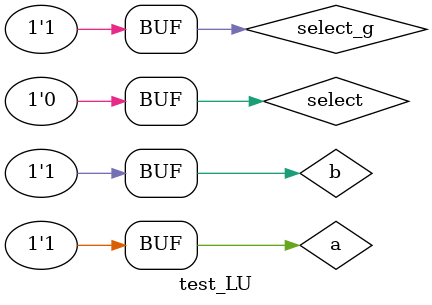
<source format=v>
module LU ( output s, s0, s1, s2, s3, sx, sy,
 input a, b, select, select_g );
// descrever por portas
and AND1(s0, a, b);
nand NAND1(s1, a, b);
mux MUX1(sx, s0, s1, select);

or OR1(s2, a, b);
nor NOR1(s3, a, b);
mux MUX2(sy, s2, s3, select);

mux MUX3(s, sx, sy, select_g);
endmodule // LU
// -------------------------
// multiplexer
// -------------------------
module mux ( output s,
 input a,
 input b,
 input select );
// definir dados locais
 wire not_select;
 wire sa;
 wire sb;
// descrever por portas
 not NOT1 ( not_select, select );
 and AND1 ( sa, a, not_select );
 and AND2 ( sb, b, select );
 or OR1 ( s , sa, sb );
endmodule // mux

module test_LU;
// ------------------------- definir dados
 reg a, b;
 reg select_g, select;
 wire s0, s1, s2, s3, s, sx, sy;
 
 LU modulo (s, s0, s1, s2, s3, sx, sy, a, b, select, select_g);
 initial
    begin
    a = 0; b = 0; select = 0; select_g = 0;
    end

// ------------------------- parte principal
 initial
 begin : main
 $display("Exemplo_0703 -  Laura Iara Silva Santos Xavier - 734661");
 $display("Test LU's module");
 $display(" a b x xg  sx sy s ");
 
 $monitor("%2b%2b%2b%2b %3b%3b%3b", a, b, select, select_g, sx, sy, s);
 #1 b = 1;
 #1 a = 1; b = 0;
 #1 b = 1;
 #1 a = 0; b = 0; select = 1;
 #1 b = 1;
 #1 a = 1; b = 0;
 #1 b = 1;
 #1 a = 0; b = 0; select_g = 1;
 #1 b = 1;
 #1 a = 1; b = 0;
 #1 b = 1;
 #1 a = 0; b = 0; select = 0;
 #1 b = 1;
 #1 a = 1; b = 0;
 #1 b = 1;
 
 
 end
endmodule // test_LU
</source>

___

- _TRY IT_
Print the material above word for word, and keep the pictures out of it.

- _FINISHED EXERCISE_
<source format=v>
module LU ( output s, s0, s1, s2, s3, sx, sy,
 input a, b, select, select_g );
// descrever por portas
and AND1(s0, a, b);
nand NAND1(s1, a, b);
mux MUX1(sx, s0, s1, select);

or OR1(s2, a, b);
nor NOR1(s3, a, b);
mux MUX2(sy, s2, s3, select);

mux MUX3(s, sx, sy, select_g);
endmodule // LU
// -------------------------
// multiplexer
// -------------------------
module mux ( output s,
 input a,
 input b,
 input select );
// definir dados locais
 wire not_select;
 wire sa;
 wire sb;
// descrever por portas
 not NOT1 ( not_select, select );
 and AND1 ( sa, a, not_select );
 and AND2 ( sb, b, select );
 or OR1 ( s , sa, sb );
endmodule // mux

module test_LU;
// ------------------------- definir dados
 reg a, b;
 reg select_g, select;
 wire s0, s1, s2, s3, s, sx, sy;
 
 LU modulo (s, s0, s1, s2, s3, sx, sy, a, b, select, select_g);
 initial
    begin
    a = 0; b = 0; select = 0; select_g = 0;
    end

// ------------------------- parte principal
 initial
 begin : main
 $display("Exemplo_0703 -  Laura Iara Silva Santos Xavier - 734661");
 $display("Test LU's module");
 $display(" a b x xg  sx sy s ");
 
 $monitor("%2b%2b%2b%2b %3b%3b%3b", a, b, select, select_g, sx, sy, s);
 #1 b = 1;
 #1 a = 1; b = 0;
 #1 b = 1;
 #1 a = 0; b = 0; select = 1;
 #1 b = 1;
 #1 a = 1; b = 0;
 #1 b = 1;
 #1 a = 0; b = 0; select_g = 1;
 #1 b = 1;
 #1 a = 1; b = 0;
 #1 b = 1;
 #1 a = 0; b = 0; select = 0;
 #1 b = 1;
 #1 a = 1; b = 0;
 #1 b = 1;
 
 
 end
endmodule // test_LU
</source>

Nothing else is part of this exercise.